民主主義国家の寄付は「啓発された利己主義」による
 寄付制度は、日本も含めて、民主主義国家にも広く存在する。ただし、それは、寄付行為を市場が肯定的に評価するという条件下で機能している。
 法人が寄付をすれば、株主に対する配当が減るから、寄付行為は本来は株主の利益に反する行為だ。しかし、それにもかかわらず企業が寄付するのはなぜか?
 これに関して最も説得力のある理由づけは、「企業が寄付をすれば、社会的なイメージが高まり、長期的な利益最大化のためにはそれが役立つ」というものだと思う。つまり、寄付は、イメージ向上を通じて、利益を最大化するための手段なのである。
 1950年代に、IBM初代社長のトーマス・J・ワトソンは、「enlightened self-interest」という概念を提唱した。これは「啓発された利己主義」と訳せるだろう。この概念は、IBMのその後の発展に重要な寄与をしたと考えられる。

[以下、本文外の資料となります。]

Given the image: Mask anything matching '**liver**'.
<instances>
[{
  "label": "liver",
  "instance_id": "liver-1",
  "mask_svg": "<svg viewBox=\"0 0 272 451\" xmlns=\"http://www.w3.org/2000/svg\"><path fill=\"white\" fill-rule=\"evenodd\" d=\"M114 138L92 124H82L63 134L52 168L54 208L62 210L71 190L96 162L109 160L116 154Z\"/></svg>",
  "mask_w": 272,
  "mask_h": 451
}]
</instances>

 企業が社会に奉仕するのは、それ自体が目的だからではない。それによって企業のイメージが向上すれば、長期的には企業の収益に貢献するからである。寄付もその意味で役立つのだ。
 ここで重要なのは、寄付の評価はマーケットが行なっていることだ。消費者は、寄付をする企業の製品を購入するし、投資家は寄付をする企業に投資する。
 しかし、中国の場合、その評価をするのは政府・共産党だ。形式的な目的は貧しい人々の所得を増やすことだが、実際には、企業や富裕層をコントロールするための手段として用いることになるだろう。寄付が不十分と判断すれば、なんらかの制裁措置を加える。しかも、十分か不十分かの判断は恣意的に行なわれる。

毛沢東の亡霊がアリババを潰す?
 アメリカでは、1870年代から1900年代にかけて、工業化が急速に進展した。石油の鉱脈が開発され、大陸横断鉄道で東海岸と西海岸が結ばれた。鉄鋼業などの重工業が発展し、大企業がつぎつぎと生まれた。
 19世紀末から20世紀の初めにかけてのアメリカ社会を、マーク・トウェインは「金ぴかの時代(Gilded Age)」と呼んだ。「Gilded」とは、無垢の金ではなく、表面だけに金が塗られている「金メッキ」のことだ。新しく誕生した大企業経営者が空前の富を蓄積したことを、皮肉を込めてこう呼んだのだ。
 この時代に活躍したのは、つぎのような人々だ。「鉄道王」のコーネリアス・ヴァンダービルト、「鉄鋼王」のアンドリュー・カーネギー、「石油王」のジョン・D・ロックフェラー、そして、「自動車王」のヘンリー・フォード。
 他方で、貧しい移民がアメリカにやって来て、格差が拡大した。それに対処するため、独禁法・連邦所得税の導入、連邦遺産税・贈与税の導入など、さまざまな改革が行なわれた。そして、金ぴか時代が終了した。
 中国でも、いま金ぴか時代が終了しようとしている。
 しかし、アメリカと中国では大きな違いがある。アメリカでは、所得再分配のルールは分かっている。寄付が十分か否かを判断するのは市場だ。企業や富裕者が怯えることはない。
 中国では、本来は自発的行為であるはずの寄付が、事実上強制される。ルールは不明であり、寄付が十分か否かは、権力者の恣意的判断に委ねられる。
 負担を迫られる富裕層や大企業の間で警戒感が高まり、動揺が生じている。また、投資家は狼狽している。こうした恐怖は十分根拠があるものだ。
 アリババの創業者ジャック・マー氏は、2020年10月下旬に上海市で開催されたカンファレンスの講演で「未来を規制するために昨日の方法を使うことはできない」と言った。
 誠に正論だと思う。しかし、いまや毛沢東の亡霊が蘇ろうとしているのだ。それがアリババを叩き潰したとしても、少しも不思議ではない状況になっている。
 中国に対する投資は重大な転換点を迎えた。